## Task to carry out:
Reproduce every one of the following records verbatim, line by line, without any alteration.

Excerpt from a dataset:

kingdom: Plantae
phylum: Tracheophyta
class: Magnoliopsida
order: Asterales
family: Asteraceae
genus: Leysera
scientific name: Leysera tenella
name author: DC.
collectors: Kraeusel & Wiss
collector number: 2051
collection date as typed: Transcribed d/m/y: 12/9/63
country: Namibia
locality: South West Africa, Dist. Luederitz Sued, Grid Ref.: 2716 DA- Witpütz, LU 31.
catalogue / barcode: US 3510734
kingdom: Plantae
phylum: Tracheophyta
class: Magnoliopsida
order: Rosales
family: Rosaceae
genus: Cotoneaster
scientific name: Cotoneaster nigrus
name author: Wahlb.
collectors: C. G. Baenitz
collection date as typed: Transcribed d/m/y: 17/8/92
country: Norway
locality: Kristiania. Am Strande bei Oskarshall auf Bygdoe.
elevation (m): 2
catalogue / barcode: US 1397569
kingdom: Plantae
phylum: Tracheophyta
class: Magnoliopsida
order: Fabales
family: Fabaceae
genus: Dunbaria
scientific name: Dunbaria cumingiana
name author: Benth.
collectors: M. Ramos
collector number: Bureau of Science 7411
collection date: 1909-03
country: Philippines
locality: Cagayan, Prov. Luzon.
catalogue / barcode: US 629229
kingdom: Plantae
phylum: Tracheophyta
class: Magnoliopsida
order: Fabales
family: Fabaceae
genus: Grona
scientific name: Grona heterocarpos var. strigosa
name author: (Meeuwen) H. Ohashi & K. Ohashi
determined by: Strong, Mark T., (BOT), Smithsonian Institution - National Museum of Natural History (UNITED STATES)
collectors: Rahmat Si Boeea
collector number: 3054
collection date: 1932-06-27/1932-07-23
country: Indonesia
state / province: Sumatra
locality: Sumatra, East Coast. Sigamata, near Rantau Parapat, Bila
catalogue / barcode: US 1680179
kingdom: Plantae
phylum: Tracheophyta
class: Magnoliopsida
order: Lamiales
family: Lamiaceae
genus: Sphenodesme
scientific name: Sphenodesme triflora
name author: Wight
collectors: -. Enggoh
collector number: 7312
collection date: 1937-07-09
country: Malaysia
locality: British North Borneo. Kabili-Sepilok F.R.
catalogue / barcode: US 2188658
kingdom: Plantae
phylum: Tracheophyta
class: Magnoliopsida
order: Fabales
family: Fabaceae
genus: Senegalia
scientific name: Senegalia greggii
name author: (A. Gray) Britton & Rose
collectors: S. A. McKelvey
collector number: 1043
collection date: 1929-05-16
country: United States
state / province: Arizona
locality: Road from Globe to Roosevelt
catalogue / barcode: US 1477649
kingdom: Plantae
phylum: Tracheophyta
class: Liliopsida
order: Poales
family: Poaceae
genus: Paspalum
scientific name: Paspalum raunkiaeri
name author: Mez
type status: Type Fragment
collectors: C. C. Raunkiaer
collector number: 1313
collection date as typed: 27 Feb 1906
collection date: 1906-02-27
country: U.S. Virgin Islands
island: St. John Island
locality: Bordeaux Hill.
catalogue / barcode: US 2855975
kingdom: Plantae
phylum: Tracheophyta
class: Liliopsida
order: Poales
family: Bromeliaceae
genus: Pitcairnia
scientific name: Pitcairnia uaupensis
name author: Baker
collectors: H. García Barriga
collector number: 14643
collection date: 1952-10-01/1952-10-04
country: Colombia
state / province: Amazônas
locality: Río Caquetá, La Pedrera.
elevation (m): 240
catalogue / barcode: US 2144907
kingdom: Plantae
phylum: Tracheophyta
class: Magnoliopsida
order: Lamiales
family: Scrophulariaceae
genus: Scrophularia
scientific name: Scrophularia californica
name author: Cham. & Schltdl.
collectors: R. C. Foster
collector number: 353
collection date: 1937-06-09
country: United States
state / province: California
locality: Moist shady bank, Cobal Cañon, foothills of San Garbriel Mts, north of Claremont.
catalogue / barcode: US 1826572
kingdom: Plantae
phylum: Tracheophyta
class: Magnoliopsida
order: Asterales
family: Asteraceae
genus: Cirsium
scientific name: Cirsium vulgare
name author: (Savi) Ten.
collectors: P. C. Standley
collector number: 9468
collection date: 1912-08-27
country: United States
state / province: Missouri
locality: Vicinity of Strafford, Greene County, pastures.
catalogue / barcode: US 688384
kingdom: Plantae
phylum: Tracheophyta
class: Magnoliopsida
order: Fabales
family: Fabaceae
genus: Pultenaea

## Completed task:
kingdom: Plantae
phylum: Tracheophyta
class: Magnoliopsida
order: Asterales
family: Asteraceae
genus: Leysera
scientific name: Leysera tenella
name author: DC.
collectors: Kraeusel & Wiss
collector number: 2051
collection date as typed: Transcribed d/m/y: 12/9/63
country: Namibia
locality: South West Africa, Dist. Luederitz Sued, Grid Ref.: 2716 DA- Witpütz, LU 31.
catalogue / barcode: US 3510734
kingdom: Plantae
phylum: Tracheophyta
class: Magnoliopsida
order: Rosales
family: Rosaceae
genus: Cotoneaster
scientific name: Cotoneaster nigrus
name author: Wahlb.
collectors: C. G. Baenitz
collection date as typed: Transcribed d/m/y: 17/8/92
country: Norway
locality: Kristiania. Am Strande bei Oskarshall auf Bygdoe.
elevation (m): 2
catalogue / barcode: US 1397569
kingdom: Plantae
phylum: Tracheophyta
class: Magnoliopsida
order: Fabales
family: Fabaceae
genus: Dunbaria
scientific name: Dunbaria cumingiana
name author: Benth.
collectors: M. Ramos
collector number: Bureau of Science 7411
collection date: 1909-03
country: Philippines
locality: Cagayan, Prov. Luzon.
catalogue / barcode: US 629229
kingdom: Plantae
phylum: Tracheophyta
class: Magnoliopsida
order: Fabales
family: Fabaceae
genus: Grona
scientific name: Grona heterocarpos var. strigosa
name author: (Meeuwen) H. Ohashi & K. Ohashi
determined by: Strong, Mark T., (BOT), Smithsonian Institution - National Museum of Natural History (UNITED STATES)
collectors: Rahmat Si Boeea
collector number: 3054
collection date: 1932-06-27/1932-07-23
country: Indonesia
state / province: Sumatra
locality: Sumatra, East Coast. Sigamata, near Rantau Parapat, Bila
catalogue / barcode: US 1680179
kingdom: Plantae
phylum: Tracheophyta
class: Magnoliopsida
order: Lamiales
family: Lamiaceae
genus: Sphenodesme
scientific name: Sphenodesme triflora
name author: Wight
collectors: -. Enggoh
collector number: 7312
collection date: 1937-07-09
country: Malaysia
locality: British North Borneo. Kabili-Sepilok F.R.
catalogue / barcode: US 2188658
kingdom: Plantae
phylum: Tracheophyta
class: Magnoliopsida
order: Fabales
family: Fabaceae
genus: Senegalia
scientific name: Senegalia greggii
name author: (A. Gray) Britton & Rose
collectors: S. A. McKelvey
collector number: 1043
collection date: 1929-05-16
country: United States
state / province: Arizona
locality: Road from Globe to Roosevelt
catalogue / barcode: US 1477649
kingdom: Plantae
phylum: Tracheophyta
class: Liliopsida
order: Poales
family: Poaceae
genus: Paspalum
scientific name: Paspalum raunkiaeri
name author: Mez
type status: Type Fragment
collectors: C. C. Raunkiaer
collector number: 1313
collection date as typed: 27 Feb 1906
collection date: 1906-02-27
country: U.S. Virgin Islands
island: St. John Island
locality: Bordeaux Hill.
catalogue / barcode: US 2855975
kingdom: Plantae
phylum: Tracheophyta
class: Liliopsida
order: Poales
family: Bromeliaceae
genus: Pitcairnia
scientific name: Pitcairnia uaupensis
name author: Baker
collectors: H. García Barriga
collector number: 14643
collection date: 1952-10-01/1952-10-04
country: Colombia
state / province: Amazônas
locality: Río Caquetá, La Pedrera.
elevation (m): 240
catalogue / barcode: US 2144907
kingdom: Plantae
phylum: Tracheophyta
class: Magnoliopsida
order: Lamiales
family: Scrophulariaceae
genus: Scrophularia
scientific name: Scrophularia californica
name author: Cham. & Schltdl.
collectors: R. C. Foster
collector number: 353
collection date: 1937-06-09
country: United States
state / province: California
locality: Moist shady bank, Cobal Cañon, foothills of San Garbriel Mts, north of Claremont.
catalogue / barcode: US 1826572
kingdom: Plantae
phylum: Tracheophyta
class: Magnoliopsida
order: Asterales
family: Asteraceae
genus: Cirsium
scientific name: Cirsium vulgare
name author: (Savi) Ten.
collectors: P. C. Standley
collector number: 9468
collection date: 1912-08-27
country: United States
state / province: Missouri
locality: Vicinity of Strafford, Greene County, pastures.
catalogue / barcode: US 688384
kingdom: Plantae
phylum: Tracheophyta
class: Magnoliopsida
order: Fabales
family: Fabaceae
genus: Pultenaea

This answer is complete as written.